▶ TEKSTFRAGMENT
# # # # # # #

1.4.Om verweerder in de gelegenheid te stellen te reageren op de nadere stukken van eisers van 25 januari 2024, heeft de rechtbank het onderzoek ter zitting geschorst. Verweerder en eisers hebben vervolgens nadere stukken ingediend. Nadat geen van de partijen heeft verklaard gebruik te willen maken van zijn recht op een nadere zitting, heeft de rechtbank het onderzoek gesloten.
2. Eisers zijn eigenaar van percelen aan [adres] te [plaatsnaam] . Eisers I zijn de eigenaren van het perceel kadastraal bekend als [kadastrale aanduiding 1] . Eiser II is de eigenaar van het perceel kadastraal bekend als [kadastrale aanduiding 2] .
2.1.Toezichthouders van verweerder hebben op 7 en 12 december 2018, 1 april 2019 en 20 maart 2020 controlebezoeken uitgevoerd op de percelen van eisers. Toen is geconstateerd dat op de percelen van eisers bouwwerken zijn gebouwd, waarvoor geen omgevingsvergunning is verleend.
2.2.Met de primaire besluiten heeft verweerder eisers een last onder dwangsom opgelegd voor het verwijderen en verwijderd houden van deze bouwwerken. Voor eisers I gaat het om de houten steiger met drijvend ponton, de bestrating van betontegels, de gecamoufleerde berging en de eendenkooi. Voor eiser II gaat het om de houten vlonder, de drijvende steiger, de gecamoufleerde berging, de houten brug en de houten toegangspoort.
2.3.Met de bestreden besluiten heeft verweerder de bezwaren van eisers ongegrond verklaard. Verweerder stelt zich op het standpunt dat de zonder omgevingsvergunning gebouwde bouwwerken van eisers in strijd zijn met het ter plaatse geldende bestemmingsplan. De bouwwerken vallen volgens verweerder ook niet onder het overgangsrecht. Verweerder is niet bereid voor de bouwwerken een omgevingsvergunning te verlenen, zodat van concreet zicht op legalisatie geen sprake is. Van strijd met het vertrouwensbeginsel en gelijkheidsbeginsel is volgens verweerder geen sprake.
3. De rechtbank beoordeelt de beroepen aan de hand van de beroepsgronden die eisers tegen de bestreden besluiten hebben aangevoerd.

# # # # # # #

▶ OEFENMATERIAAL

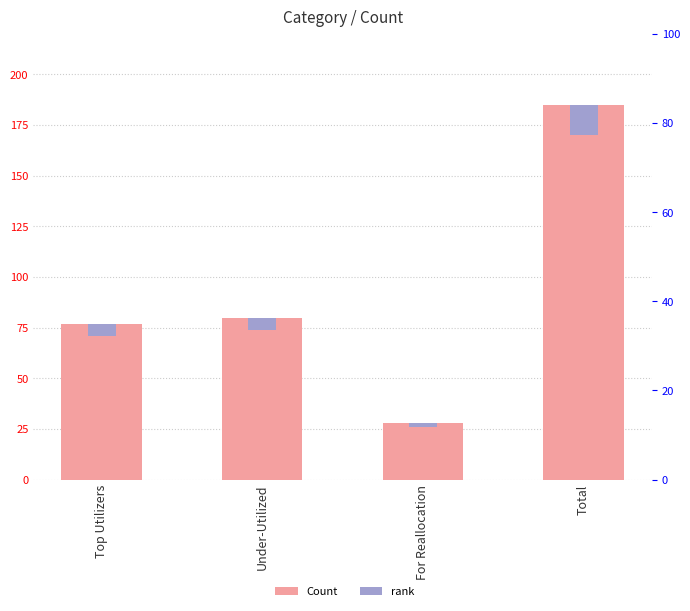

Rank the series at Total from highest to lowest value.

Count, rank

# # # # # # #

▶ TE MAKEN OPDRACHT
Schrijf het vervolg van het tekstfragment over de last onder dwangsom voor bouwwerken zonder omgevingsvergunning. Begin direct na de laatste zin.

▶ ANTWOORD
Overgangsrecht Omgevingswet
4. Op 1 januari 2024 zijn de Omgevingswet en de Invoeringswet Omgevingswet in werking getreden. Als vóór het tijdstip van inwerkingtreding van de Omgevingswet een overtreding heeft plaatsgevonden, is aangevangen of het gevaar voor een overtreding klaarblijkelijk dreigde, en vóór dat tijdstip een last onder dwangsom is opgelegd voor die overtreding of dreigende overtreding, blijft op grond van artikel 4.23, eerste lid, van de Invoeringswet Omgevingswet op die opgelegde last onder dwangsom het recht zoals dat gold onmiddellijk vóór het tijdstip van inwerkingtreding van de Omgevingswet van toepassing tot het tijdstip waarop de last volledig is uitgevoerd, de dwangsom volledig is verbeurd en betaald, of de last is opgeheven.
4.1.De lasten onder dwangsom zijn op 26 maart 2020 opgelegd. Dat betekent dat in dit geval de Wet algemene bepalingen omgevingsrecht (Wabo), zoals die gold vóór 1 januari 2024, van toepassing blijft.
Toetsingskader
5. Ingevolge artikel 2.1, eerste lid, aanhef en onder a en c, van de Wabo is het verboden om zonder omgevingsvergunning een project uit te voeren, voor zover dat geheel of gedeeltelijk bestaat uit: (a) het bouwen van een bouwwerk, of (c) het gebruiken van gronden of bouwwerken in strijd met een bestemmingsplan.
5.1.Ter plaatse geldt het bestemmingsplan ‘Plassengebied’ (het bestemmingsplan). Ingevolge het bestemmingsplan rusten op de betrokken percelen de bestemming ‘Wonen – 1’, met (gedeeltelijk) de functieaanduidingen ‘specifieke vorm van wonen – recreatieverblijf’ en ‘landschapswaarden’, de bestemming ‘Water’ en de bestemming ‘Natuur – Extensieve recreatie’. Daarnaast rust op de percelen de dubbelbestemming ‘Waarde – Archeologie 4’.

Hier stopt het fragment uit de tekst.